Glassons advertisement featured in the official England Women’s Cricket Team: New Zealand tour 1957-58 souvenir programme. HOCKEN COLLECTIONS, UARE TAOKA O HAKENA
The tour marked New Zealand’s first all-female test match, played in February 1935, with three local women called up, Marjorie Bishop, Helen Miller and Meryl Hollis. The host nation’s losses to the touring side did little to curb the enthusiasm of Dunedin’s women cricketers.

By the close of the 1935 season, 20 women’s teams played in the Otago Ladies Cricket Association competition, more than doubling the sides fielded just two years before.

These teams represented prominent Dunedin businesses, religious organisations, clubs, and old girls school groups, for many of which the Hocken holds the archives.

A couple of these include the archival holdings of Hallensteins Ltd and Albion Cricket Club, which give us small yet valuable glimpses into women cricketers’ lives.

Hallensteins and its subsidiaries fielded female players representing the company. They manufactured and sold team blazers and trousers, worn by many Dunedin women cricketers from the 1933-34 season and for many years to follow, as seen in fabric swatches and advertisements.

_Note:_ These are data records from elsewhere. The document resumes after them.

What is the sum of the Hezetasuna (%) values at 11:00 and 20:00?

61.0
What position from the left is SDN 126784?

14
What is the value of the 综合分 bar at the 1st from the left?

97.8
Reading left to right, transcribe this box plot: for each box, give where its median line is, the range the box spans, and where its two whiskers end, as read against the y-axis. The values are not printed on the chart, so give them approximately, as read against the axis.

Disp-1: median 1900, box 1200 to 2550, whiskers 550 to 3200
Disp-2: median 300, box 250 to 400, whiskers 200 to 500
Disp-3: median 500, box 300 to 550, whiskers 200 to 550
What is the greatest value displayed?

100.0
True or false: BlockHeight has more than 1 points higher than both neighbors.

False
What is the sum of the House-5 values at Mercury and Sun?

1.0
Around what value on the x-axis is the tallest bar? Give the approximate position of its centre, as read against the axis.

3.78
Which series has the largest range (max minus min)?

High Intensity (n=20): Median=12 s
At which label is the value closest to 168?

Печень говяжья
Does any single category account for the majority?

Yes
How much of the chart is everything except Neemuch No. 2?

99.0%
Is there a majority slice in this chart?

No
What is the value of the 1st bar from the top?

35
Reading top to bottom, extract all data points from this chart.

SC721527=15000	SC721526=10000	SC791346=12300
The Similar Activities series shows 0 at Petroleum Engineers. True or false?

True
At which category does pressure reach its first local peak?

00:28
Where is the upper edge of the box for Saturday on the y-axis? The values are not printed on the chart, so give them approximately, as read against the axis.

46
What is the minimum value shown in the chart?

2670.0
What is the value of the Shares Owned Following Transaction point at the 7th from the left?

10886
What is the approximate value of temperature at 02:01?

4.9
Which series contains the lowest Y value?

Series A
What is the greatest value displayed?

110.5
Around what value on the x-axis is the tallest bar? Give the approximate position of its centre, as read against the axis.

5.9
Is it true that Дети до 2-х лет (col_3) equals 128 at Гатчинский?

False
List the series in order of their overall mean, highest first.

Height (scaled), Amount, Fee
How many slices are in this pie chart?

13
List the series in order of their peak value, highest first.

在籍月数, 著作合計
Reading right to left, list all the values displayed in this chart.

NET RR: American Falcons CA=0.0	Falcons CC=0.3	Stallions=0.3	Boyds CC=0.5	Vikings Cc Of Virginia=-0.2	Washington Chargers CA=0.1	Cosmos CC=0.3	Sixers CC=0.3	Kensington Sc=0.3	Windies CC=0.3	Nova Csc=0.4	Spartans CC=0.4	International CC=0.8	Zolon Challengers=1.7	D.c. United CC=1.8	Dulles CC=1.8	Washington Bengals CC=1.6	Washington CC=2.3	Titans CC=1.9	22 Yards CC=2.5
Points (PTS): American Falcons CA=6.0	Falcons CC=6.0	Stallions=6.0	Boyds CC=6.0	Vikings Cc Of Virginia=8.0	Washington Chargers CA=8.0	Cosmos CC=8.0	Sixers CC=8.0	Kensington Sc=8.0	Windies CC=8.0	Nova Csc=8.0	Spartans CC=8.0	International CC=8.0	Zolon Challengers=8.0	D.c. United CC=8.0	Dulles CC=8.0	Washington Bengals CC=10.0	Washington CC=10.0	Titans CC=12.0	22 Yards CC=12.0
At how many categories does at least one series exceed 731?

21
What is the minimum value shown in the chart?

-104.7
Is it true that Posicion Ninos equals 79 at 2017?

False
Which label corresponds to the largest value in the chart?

The records for Albion Cricket Club, established in 1862, include an array of archival materials, minute books and photographs. As recorded in the club AGM minutes from October 1933, the decision was made to affiliate with the Arthur Barnett department store’s Women’s Cricket Team. They officially merged less than a year later, becoming the Albion Women’s Cricket Club, ‘‘its members though not numerous displayed commendable keenness’’.

The women’s division of the club strengthened and grew in numbers over the next 20 years, going on to win the O.W.C.A Woolworths Shield for the 1951-52 season as the fantastic club photograph shows.

Two of the women pictured from Albion’s winning team, sisters D. and L. Meek, both bowled their way into the Otago side. By the late ’50s , D. Meek’s representative career had spanned a decade, playing for Otago and the South Island, including games against the English Women’s Cricket Team during their tour of 1957-58.

The souvenir booklet, which the Hocken holds in our collections, includes a gorgeous advertisement for cricket blazers placed by Glassons, Hallensteins’ sister company to this day.

Although the match against England in 1958 was drawn due to rain, nothing has dampened the spirits of New Zealand’s trailblazing women cricketers for the past 150 years.

Let’s just hope the weather holds for the upcoming I.C.C Women’s World Cup matches!

 - Ceri Austin-Hart is a curator at Hocken Collections, Uare Taoka o Hakena, University of Otago.